Required work :: Look through the entries below and extract exactly the lines from the one containing "AN EGG-CELLENT TIME ALL" through the one containing "Seater Minibus?", ends included.

Available data ::
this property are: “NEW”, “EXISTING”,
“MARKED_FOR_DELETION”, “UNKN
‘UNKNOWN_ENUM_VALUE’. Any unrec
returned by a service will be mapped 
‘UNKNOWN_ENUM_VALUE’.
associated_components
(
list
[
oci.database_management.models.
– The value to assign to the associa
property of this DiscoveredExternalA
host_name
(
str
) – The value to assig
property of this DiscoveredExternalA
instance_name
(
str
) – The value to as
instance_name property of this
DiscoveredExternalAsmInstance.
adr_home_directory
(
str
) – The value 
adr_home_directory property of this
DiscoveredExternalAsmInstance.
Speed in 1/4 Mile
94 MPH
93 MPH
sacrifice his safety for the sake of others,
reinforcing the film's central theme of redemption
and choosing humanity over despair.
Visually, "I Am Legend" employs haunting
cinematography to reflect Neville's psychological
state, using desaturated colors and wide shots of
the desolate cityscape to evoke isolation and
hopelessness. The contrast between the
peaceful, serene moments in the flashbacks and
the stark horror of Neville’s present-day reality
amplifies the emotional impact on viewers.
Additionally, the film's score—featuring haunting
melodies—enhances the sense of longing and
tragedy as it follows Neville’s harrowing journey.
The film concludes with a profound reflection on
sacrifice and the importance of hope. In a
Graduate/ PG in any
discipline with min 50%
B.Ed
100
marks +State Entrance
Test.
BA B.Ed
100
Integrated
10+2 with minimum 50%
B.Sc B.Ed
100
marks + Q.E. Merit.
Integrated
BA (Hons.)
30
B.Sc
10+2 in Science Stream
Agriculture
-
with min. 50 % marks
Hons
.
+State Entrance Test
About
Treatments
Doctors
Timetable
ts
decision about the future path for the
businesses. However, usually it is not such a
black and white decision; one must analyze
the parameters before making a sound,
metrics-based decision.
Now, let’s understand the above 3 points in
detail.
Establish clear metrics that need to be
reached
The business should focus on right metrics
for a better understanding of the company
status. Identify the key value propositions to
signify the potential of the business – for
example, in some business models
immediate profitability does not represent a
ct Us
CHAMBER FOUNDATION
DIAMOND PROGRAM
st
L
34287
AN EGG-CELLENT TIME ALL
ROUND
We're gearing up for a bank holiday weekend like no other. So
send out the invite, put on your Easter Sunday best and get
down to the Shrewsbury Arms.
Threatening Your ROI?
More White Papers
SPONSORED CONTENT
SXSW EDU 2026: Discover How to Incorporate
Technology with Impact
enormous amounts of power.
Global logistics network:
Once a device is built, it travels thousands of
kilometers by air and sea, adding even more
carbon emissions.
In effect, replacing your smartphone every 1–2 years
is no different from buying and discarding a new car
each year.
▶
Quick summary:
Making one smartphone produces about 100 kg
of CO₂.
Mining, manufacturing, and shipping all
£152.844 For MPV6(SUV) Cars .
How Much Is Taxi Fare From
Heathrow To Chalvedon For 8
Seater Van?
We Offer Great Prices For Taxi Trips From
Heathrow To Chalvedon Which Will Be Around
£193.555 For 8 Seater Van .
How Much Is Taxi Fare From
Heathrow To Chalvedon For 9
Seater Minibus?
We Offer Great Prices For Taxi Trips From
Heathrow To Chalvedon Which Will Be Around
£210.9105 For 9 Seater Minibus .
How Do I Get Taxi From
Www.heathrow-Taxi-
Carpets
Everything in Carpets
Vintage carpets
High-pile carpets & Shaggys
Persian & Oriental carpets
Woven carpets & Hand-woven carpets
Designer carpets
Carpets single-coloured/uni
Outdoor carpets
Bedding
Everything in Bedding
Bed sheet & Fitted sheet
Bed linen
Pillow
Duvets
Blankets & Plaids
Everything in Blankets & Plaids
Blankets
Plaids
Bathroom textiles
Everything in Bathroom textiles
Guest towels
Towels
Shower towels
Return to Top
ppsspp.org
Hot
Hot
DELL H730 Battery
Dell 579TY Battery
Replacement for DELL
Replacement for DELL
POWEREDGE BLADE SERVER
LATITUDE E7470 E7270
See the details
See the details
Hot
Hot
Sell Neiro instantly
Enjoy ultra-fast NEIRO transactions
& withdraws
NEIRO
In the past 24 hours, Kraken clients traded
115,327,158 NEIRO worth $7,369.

Response to this task ::
AN EGG-CELLENT TIME ALL
ROUND
We're gearing up for a bank holiday weekend like no other. So
send out the invite, put on your Easter Sunday best and get
down to the Shrewsbury Arms.
Threatening Your ROI?
More White Papers
SPONSORED CONTENT
SXSW EDU 2026: Discover How to Incorporate
Technology with Impact
enormous amounts of power.
Global logistics network:
Once a device is built, it travels thousands of
kilometers by air and sea, adding even more
carbon emissions.
In effect, replacing your smartphone every 1–2 years
is no different from buying and discarding a new car
each year.
▶
Quick summary:
Making one smartphone produces about 100 kg
of CO₂.
Mining, manufacturing, and shipping all
£152.844 For MPV6(SUV) Cars .
How Much Is Taxi Fare From
Heathrow To Chalvedon For 8
Seater Van?
We Offer Great Prices For Taxi Trips From
Heathrow To Chalvedon Which Will Be Around
£193.555 For 8 Seater Van .
How Much Is Taxi Fare From
Heathrow To Chalvedon For 9
Seater Minibus?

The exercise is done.